We met recently with Bill Dixon at his home in North Bennington, Vermont, where the artistically uncompromising trumpeter openly discussed some extremely vital musical and social topics. For ease of reference, I have divided the material by these broad subject categories:

ORCHESTRAL WORKS

I was in the audience in 2000 when your large orchestral piece "Index" was performed at the Vision Festival. You mentioned in the car on the way over that you have in mind a major project you would like to undertake dealing with a new and more complete performance of this piece, and that you anticipate it could cost as much as $100,000 to do as it should have been done.

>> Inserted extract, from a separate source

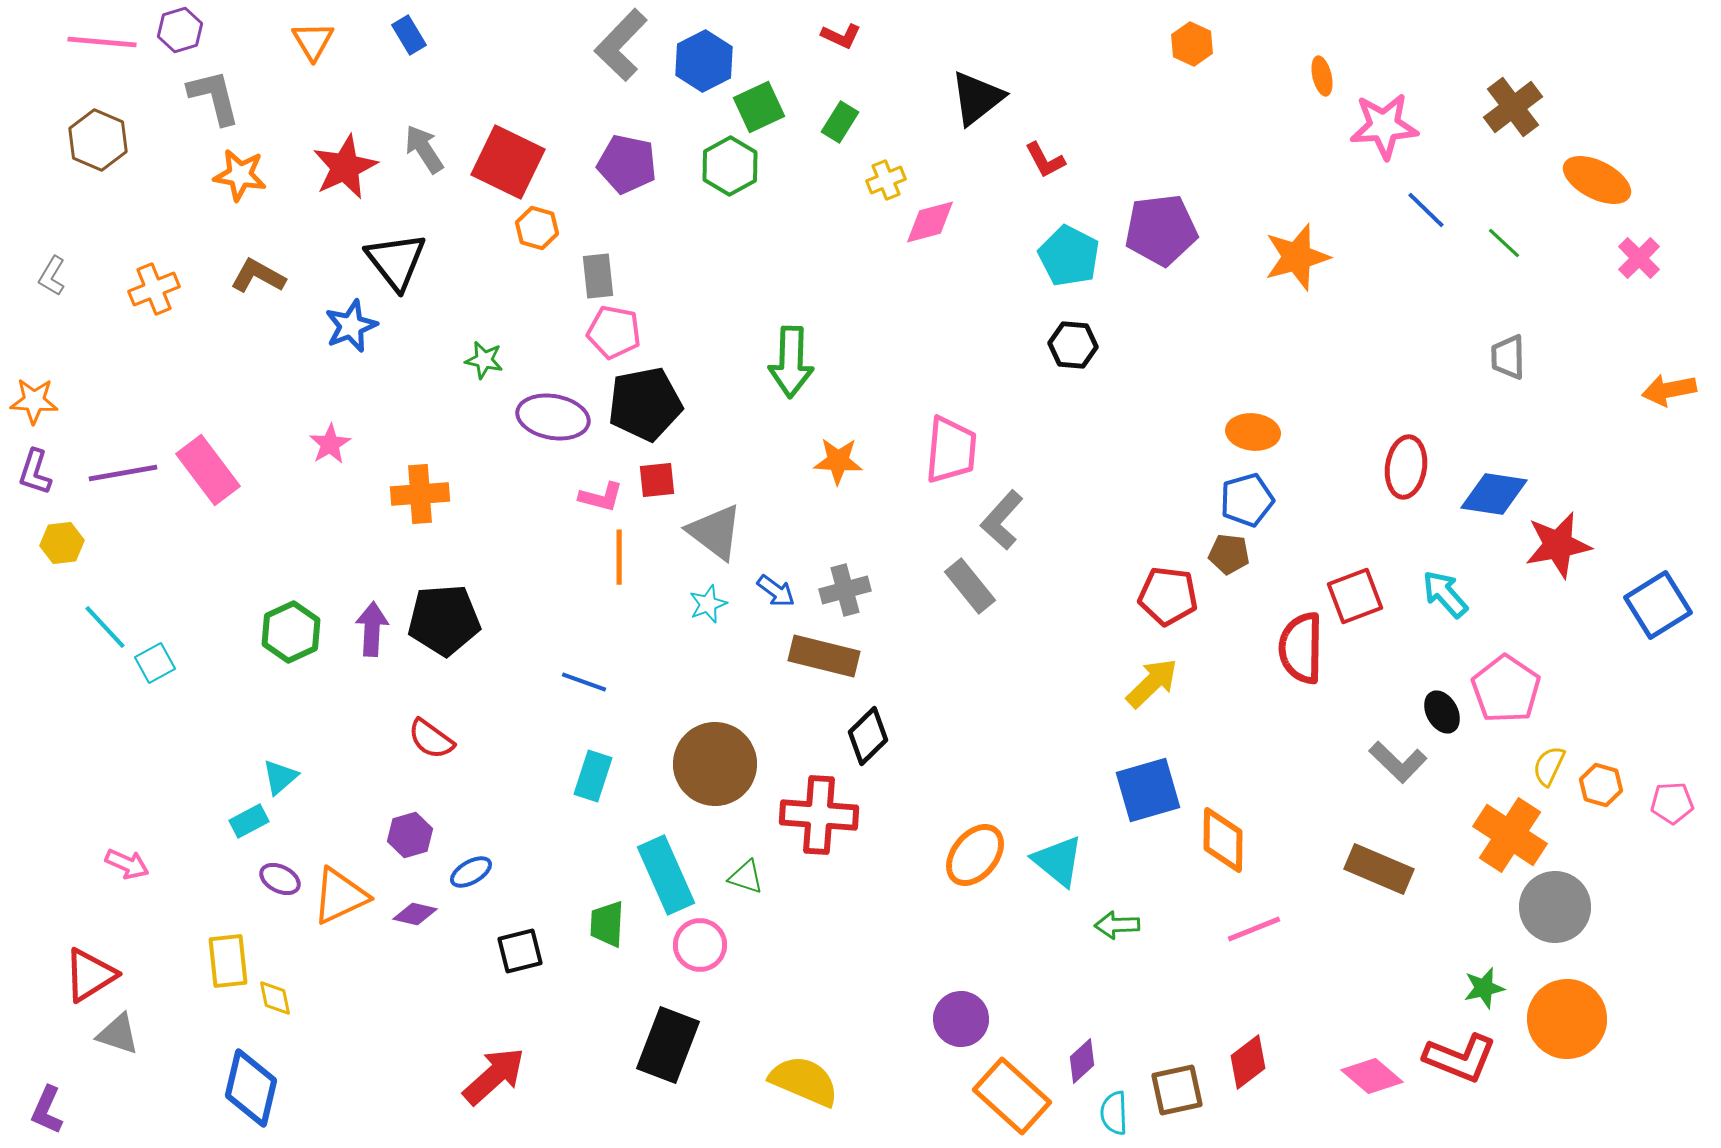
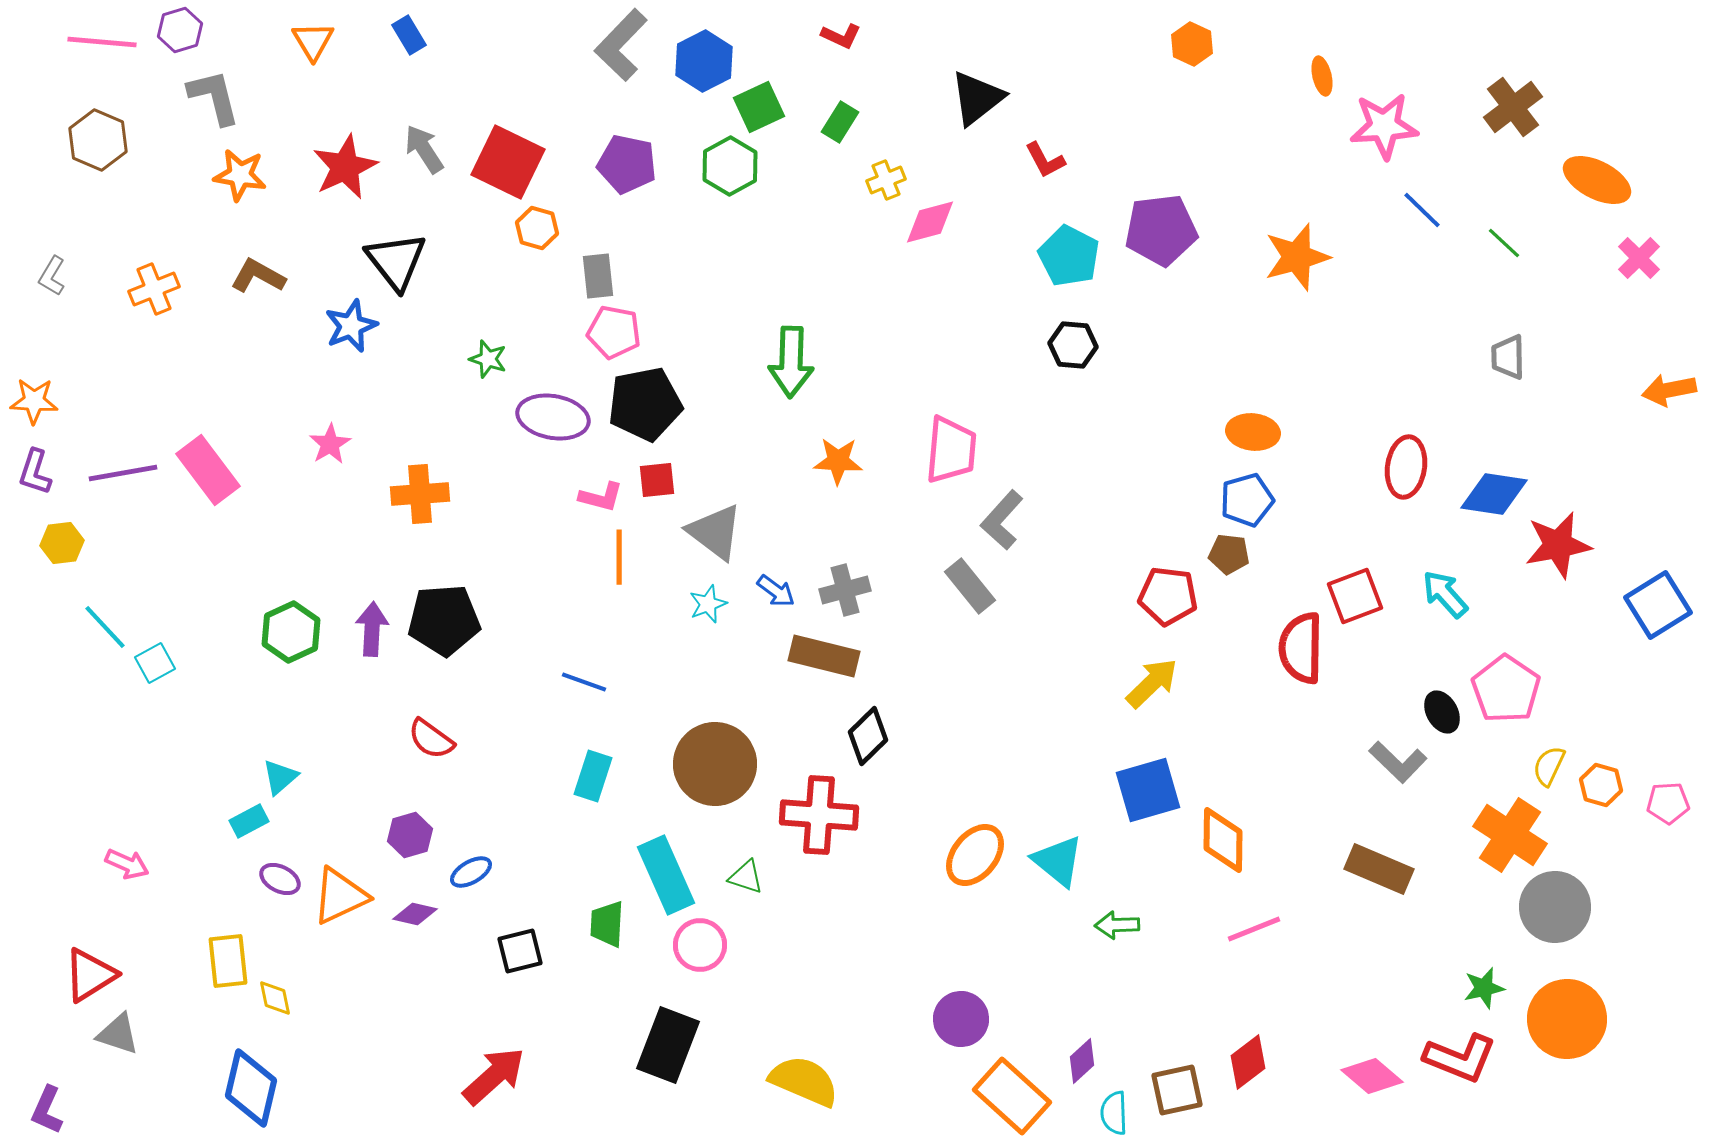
blue line at (1426, 210): moved 4 px left
green star at (484, 360): moved 4 px right, 1 px up; rotated 6 degrees clockwise
pink pentagon at (1672, 803): moved 4 px left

This focuses on how ideas concerning the presentation of this music have, historically been undervalued. It seems that, always, lurking there somewhere in the shadows, is this nickel and dime attitude to the extent that musicians do not believe that a project such as the one I am talking about either warrants that kind of financial outlay, or that the project is even possible to erect. If you think about it, $100,000 in terms of a recording is not a lot of money. For musicians who are cranking out a lot of this uninteresting commercial music, it is not unusual for that amount of money to be allocated for the lunch commemorating the signing of one of their recording contracts. Okay, I'm joking, I take it back. It is a lot of money, but for a serious project to be done properly, like anything else that also requires money...

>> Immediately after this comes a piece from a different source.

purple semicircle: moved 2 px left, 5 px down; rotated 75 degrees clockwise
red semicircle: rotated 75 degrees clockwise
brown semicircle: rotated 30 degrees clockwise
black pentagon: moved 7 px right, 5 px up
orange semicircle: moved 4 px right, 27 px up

Would you produce it yourself?

One of the reasons I deplore the term self-produced is because, in so many instances, it has to do with the generally accepted idea that musicians who take the initiative to manufacture and produce projects, in addition to creating the music, will not be able to do a first class job. In the text, the spellings are going to be wrong, the overall quality of whatever it is, naturally less than perfect—it just can't be believed that a musician who is able to do good music should also be equally interested in presenting that music on a commensurate level. Therefore, while it may appear extravagant to think that that kind of outlay for this piece of music "Index" might be considerable, that is not the way I feel about it. As a consequence, if I produce it, I will stage it as a performance. A small audience will be invited; rehearsals of the sections will be done in the mornings, and those sections will be recorded in the afternoons. Since the musicians would all be in New York, I can allot a full week for it, and the entire event would be either filmed or videoed for later lease to the public television station and to some of the European networks. So, the financial outlay would take into consideration the rental of the space, salaries to musicians, fee for the filmmaker, and recording fees. It may very well be that I've underestimated what would be required financially. This will be how it will be done.

What made you unsatisfied with the Vision performance?